▶ _PASSAGE_:
As illustrated in FIG. 3D, an etching mask for forming the communication port 200 is formed, and an opening 200 is formed in a silicon layer 202 and the BOX layer 26 by dry etching. The etching of the silicon layer 21 is performed by a Bosch process using a SF6gas as an etching gas and a C4F8 gas as a coating gas. The etching of the BOX layer (oxide film) 26 thereunder is performed using the same conditions as the etching of the insulative layer 241 and the protective layer 242 described above.

As illustrated in FIG. 3E, the flow path substrate 10 and the actuator substrate 20 are joined together using the adhesive 40. A thermosetting resin containing benzocyclobutene (BCB) as an example is used as the adhesive 40. Any adhesive having adhesiveness to the substrates and resistance to the liquid to discharge can be used.

After the thickness of the actuator substrate 20 is adjusted to an intended thickness by processing the actuator substrate 20 from the opposite side to the flow path substrate 10, the cavity 27 is formed by photolithography and Si etching as illustrated in FIG. 3F.

As illustrated in FIG. 3G, the discharge opening substrate 30 is prepared, and a recessed portion 32 is formed as the discharge flow path 32 by dry etching. While a silicon substrate is used as the discharge opening substrate 30 according to the present exemplary embodiment, stainless steel can be used.

As illustrated in FIG. 3H, the actuator substrate 20 and the discharge opening substrate 30 are joined together. Then, a resist mask is formed on a surface of the discharge opening substrate 30 on the opposite side to the actuator substrate 20, and the discharge flow path 32 is formed through by dry etching, followed by formation of the discharge opening 31, whereby an element substrate for a liquid discharge head according to the present disclosure is formed.

Main differences between exemplary embodiments described below and the first exemplary embodiment described above will be described below, and redundant descriptions of portions that are similar to those described above are omitted.

A second exemplary embodiment will be described below. FIGS. 4A and 4B are cross-sectional views illustrating an element substrate according to the present exemplary embodiment corresponding to FIG. 1. According to the present exemplary embodiment, an edge of the insulative layer 241 is covered by the protective layer 242 at the inner wall surface of the opening 240 of the protective layer 24. In this case, the insulative layer 241 is prevented from coming into contact with a discharged liquid and dissolving in the liquid, and an effect of enhancing electric reliability of the element substrate and the liquid discharge head is produced. With this structure, an effect of the present disclosure is still produced in a case where an end portion of the protective layer 24, i.e., a periphery of an opening in the insulative layer 241 according to the present exemplary embodiment, is positioned outside the periphery 100a of the through hole 100 and does not overlap the periphery 100a of the through hole 100 when viewed from the direction perpendicular to the element substrate, and the inner wall surface of the opening 240 in the insulative layer 241 is a substantially flat surface. According to the present exemplary embodiment, the insulative layer 241 and the protective layer 242 are patterned separately to form the structure in which the edge of the insulative layer 241 in the opening 240 is covered by the protective layer 242.

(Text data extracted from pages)
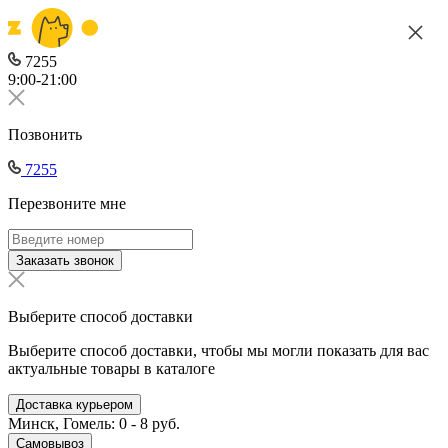
7255
9:00-21:00
Позвонить
7255
Перезвоните мне
Заказать звонок
Выберите способ доставки
Выберите способ доставки, чтобы мы могли показать для вас
актуальные товары в каталоге
Доставка курьером
Минск, Гомель: 0 - 8 руб.
Самовывоз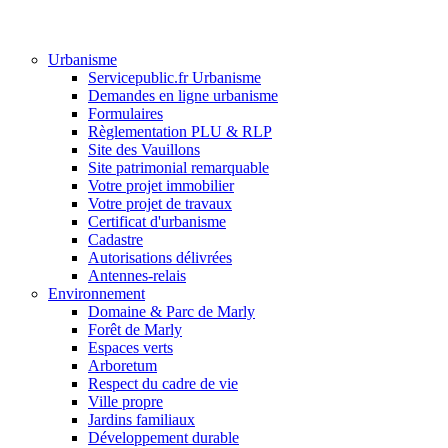
Urbanisme
Servicepublic.fr Urbanisme
Demandes en ligne urbanisme
Formulaires
Règlementation PLU & RLP
Site des Vauillons
Site patrimonial remarquable
Votre projet immobilier
Votre projet de travaux
Certificat d'urbanisme
Cadastre
Autorisations délivrées
Antennes-relais
Environnement
Domaine & Parc de Marly
Forêt de Marly
Espaces verts
Arboretum
Respect du cadre de vie
Ville propre
Jardins familiaux
Développement durable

▶ _ASSIGNMENT_: Can you continue the passage on the liquid discharge head element substrate, starting right after its last sentence? This material was taken from a separate source.

▶ _ANSWER BOX_:
A third exemplary embodiment will be described below. FIG. 5 is a cross-sectional view illustrating an element substrate according to the present exemplary embodiment. According to the present exemplary embodiment, two through holes 100 are connected to each pair of the piezoelectric element 22 and the liquid chamber 27. The through holes 100 formed in the flow path substrate 10 are positioned to sandwich the piezoelectric element 22 and the discharge opening 31 for the piezoelectric element 22 in the direction parallel to the element substrate. While liquid is supplied to the liquid chamber 27 through one of the through holes 100, the liquid is collected from the liquid chamber 27 through another one of the through holes 100, whereby the liquid is circulated between the liquid chamber 27 and the outside of the element substrate and the liquid discharge head to prevent thickening of the liquid. Alternatively, liquid can be supplied through both of the two through holes 100 without circulating the liquid.

In the element substrate with the structure capable of circulating liquid according to the present exemplary embodiment, the inner wall surface of the opening 240 in the insulative layer 241 and the inner wall surface of the opening 240 in the protective layer 242 of the protective layer 24 can be aligned as in the first exemplary embodiment, or the edge of the insulative layer 241 can be covered by the protective layer 242 in the opening 240 of the protective layer 24 as in the second exemplary embodiment.

A fourth exemplary embodiment will be described below. FIG. 6 is a cross-sectional view illustrating an element substrate according to the present exemplary embodiment. As illustrated in FIG. 6, the present exemplary embodiment is similar to the third exemplary embodiment in that liquid can be circulated, and surfaces that come into contact with the liquid are covered by a corrosion-resistant film 80. According to the present exemplary embodiment, tantalum oxide formed as a continuous film by atomic layer deposition (ALD) is used for the corrosion-resistant film 80, as an example. The corrosion-resistant film 80 is desirably a uniformly-formed film, so that use of a film formed by ALD as the corrosion-resistant film 80 is desirable. For example, titanium oxide or hafnium oxide that can be formed into a film by ALD can be used suitably. The corrosion-resistant film 80 can be a film formed by layering a plurality of layers.

Unlike the structure according to the comparative example in which the adhesive 40 peels easily and forms particles near the through hole 100, the structure according to the present exemplary embodiment prevents formation of particles originating from peeling of the adhesive 40. Consequently, peeling of the corrosion-resistant film 80 is also prevented. While the element substrate illustrated in FIG. 6 has the structure in which the liquid can be circulated as in the third exemplary embodiment, the structure with the corrosion-resistant film 80 is also applicable to a structure in which the liquid cannot be circulated as illustrated in FIG. 1A.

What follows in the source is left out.